Acrylic Sheet


“Acrylic” is a common term for PMMA, (Polymethyl methacrylate) material, which is a thermoplastic that is usually better known by their trade names such as Acrylite®, Plexiglas®, or Lucite®. All are the same type of material ( acrylic ), just manufactured by different companies. There are some technical differences between the different sheets, and in addition there are different manufacturing methods that all manufacturers utilize that produce sheets with different characteristics that may have an impact on the desirability of the sheet for a particular end use.

Primarily the differences between types of acrylic are “Cell Cast”, and “Extruded”. Cell Cast sheet is manufactured by pouring acrylic monomer (MMA liquid) into molds (cells), generally between sheets of perfect glass that are separated by rubber gaskets which are the same thickness as the required sheets. The mold is then sealed and placed into curing ovens.

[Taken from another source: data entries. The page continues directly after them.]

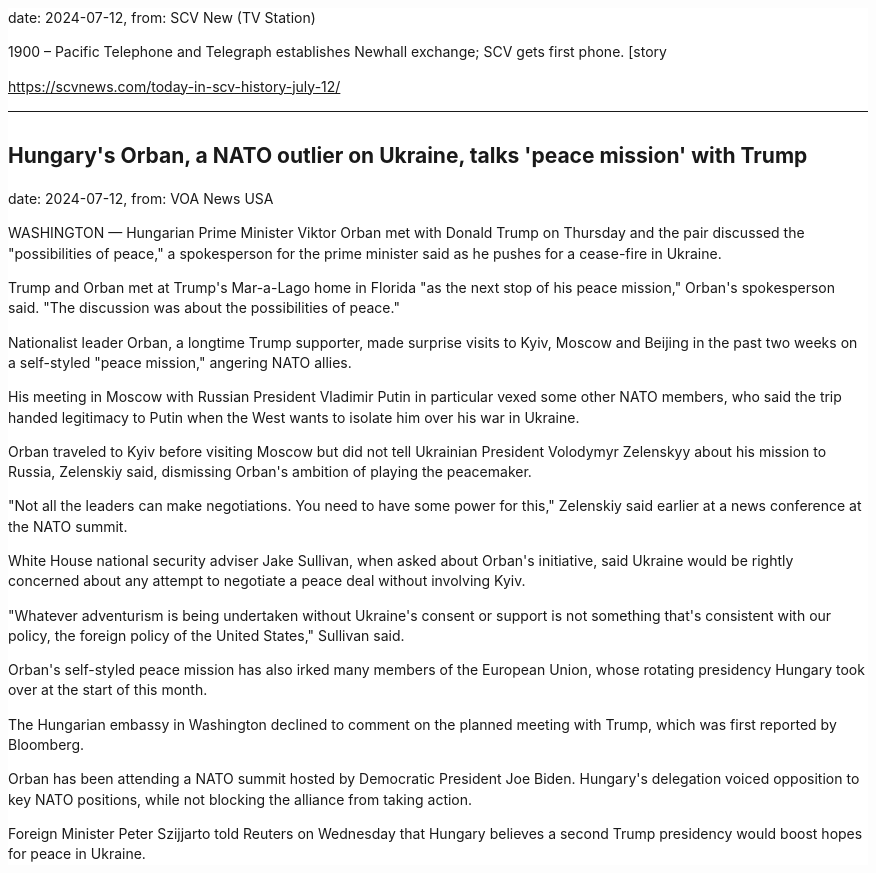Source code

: date: 2024-07-12, from: SCV New (TV Station)

1900 &#8211; Pacific Telephone and Telegraph establishes Newhall exchange; SCV gets first phone. [story 

<https://scvnews.com/today-in-scv-history-july-12/>

---

## Hungary's Orban, a NATO outlier on Ukraine, talks 'peace mission' with Trump

date: 2024-07-12, from: VOA News USA

WASHINGTON — Hungarian Prime Minister Viktor Orban met with Donald Trump on Thursday and the pair discussed the "possibilities of peace," a spokesperson for the prime minister said as he pushes for a cease-fire in Ukraine.


Trump and Orban met at Trump's Mar-a-Lago home in Florida "as the next stop of his peace mission," Orban's spokesperson said. "The discussion was about the possibilities of peace."


Nationalist leader Orban, a longtime Trump supporter, made surprise visits to Kyiv, Moscow and Beijing in the past two weeks on a self-styled "peace mission," angering NATO allies.


His meeting in Moscow with Russian President Vladimir Putin in particular vexed some other NATO members, who said the trip handed legitimacy to Putin when the West wants to isolate him over his war in Ukraine.


Orban traveled to Kyiv before visiting Moscow but did not tell Ukrainian President Volodymyr Zelenskyy about his mission to Russia, Zelenskiy said, dismissing Orban's ambition of playing the peacemaker.


"Not all the leaders can make negotiations. You need to have some power for this," Zelenskiy said earlier at a news conference at the NATO summit.


White House national security adviser Jake Sullivan, when asked about Orban's initiative, said Ukraine would be rightly concerned about any attempt to negotiate a peace deal without involving Kyiv.


"Whatever adventurism is being undertaken without Ukraine's consent or support is not something that's consistent with our policy, the foreign policy of the United States," Sullivan said.


Orban's self-styled peace mission has also irked many members of the European Union, whose rotating presidency Hungary took over at the start of this month.


The Hungarian embassy in Washington declined to comment on the planned meeting with Trump, which was first reported by Bloomberg.


Orban has been attending a NATO summit hosted by Democratic President Joe Biden. Hungary's delegation voiced opposition to key NATO positions, while not blocking the alliance from taking action.


Foreign Minister Peter Szijjarto told Reuters on Wednesday that Hungary believes a second Trump presidency would boost hopes for peace in Ukraine.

After curing, the molds are then cooled and disassembled where the sheets are then removed and subjected to an intense inspection for any imperfections that occurred in the process. After passing inspection, sheets are then masked and packaged. This method is very labor intensive, but does produce a generally stress free homogeneous sheet, which is considered superior in terms of molecular weight ( highest ) and optics.

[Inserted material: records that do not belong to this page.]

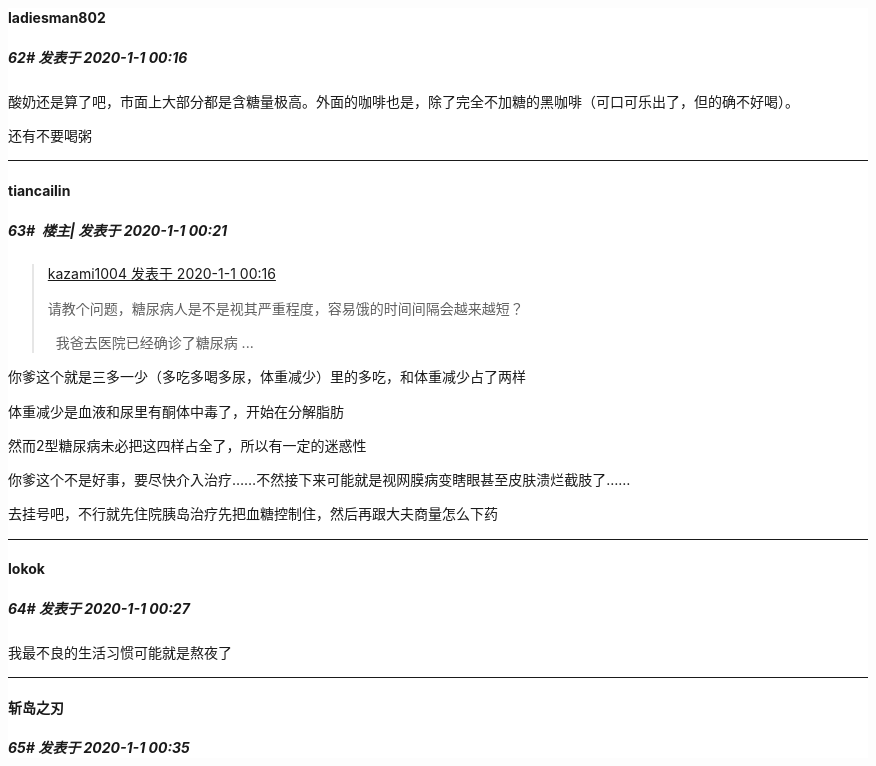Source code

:####  ladiesman802  
##### 62#       发表于 2020-1-1 00:16




酸奶还是算了吧，市面上大部分都是含糖量极高。外面的咖啡也是，除了完全不加糖的黑咖啡（可口可乐出了，但的确不好喝）。

还有不要喝粥







-----

####  tiancailin  
##### 63#         楼主| 发表于 2020-1-1 00:21



<blockquote><a href="httphttps://bbs.saraba1st.com/2b/forum.php?mod=redirect&amp;goto=findpost&amp;pid=46050908&amp;ptid=1906820" target="_blank">kazami1004 发表于 2020-1-1 00:16</a>

请教个问题，糖尿病人是不是视其严重程度，容易饿的时间间隔会越来越短？

  我爸去医院已经确诊了糖尿病 ...</blockquote>
你爹这个就是三多一少（多吃多喝多尿，体重减少）里的多吃，和体重减少占了两样

体重减少是血液和尿里有酮体中毒了，开始在分解脂肪


然而2型糖尿病未必把这四样占全了，所以有一定的迷惑性

你爹这个不是好事，要尽快介入治疗……不然接下来可能就是视网膜病变瞎眼甚至皮肤溃烂截肢了……


去挂号吧，不行就先住院胰岛治疗先把血糖控制住，然后再跟大夫商量怎么下药







-----

####  lokok  
##### 64#       发表于 2020-1-1 00:27




我最不良的生活习惯可能就是熬夜了







-----

####  斩岛之刃  
##### 65#       发表于 2020-1-1 00:35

Extruded sheet, in simple terms, is manufactured by automated machinery inputting acrylic PMMA pellets into a large machine, melting the pellets and forcing the melted plastic through a die and rollers (calendars) to get a proper thickness and width.  As the sheet exits from the machinery it is cut to proper width by two opposing saw blades and cut to length by a saw blade that traverses diagonally at the same speed as the exiting sheet to produce a generally square sheet to finish the process. If a patterned sheet is required then a large stainless steel roller with the pattern embedded is added to the process to input the pattern to the sheet while it is still soft enough to imprint, and cured enough to maintain, the pattern.

The extrusion method is utilized to produce large quantities of “commodity” sheet for market use, generally in the neighborhood of 25,000+ pounds of material at a time or more before a change in production is made. Colored sheet can be produced in the same manner, but a strict regimen of specific color sequence must be adhered too, to maintain sheet integrity and quality. For instance, white sheet cannot be produced directly after black sheet, as strains of black would permeate the white for some time. Considering the current colors and products available, it may take 4-6 weeks before a scheduled cycle repeats in this method, and changing the schedule is not something that is ever done lightly.  This process is vastly more economical than cast sheet, but does produce a sheet that requires more exacting tools for cutting, drilling, and general workability; and in addition does create a sheet with very specific differences to the casting process. This production process creates the most widely available sheet that most consumers will readily find on the market today, and it will generally do an excellent job for most consumer uses if proper tooling and working conditions are adhered too.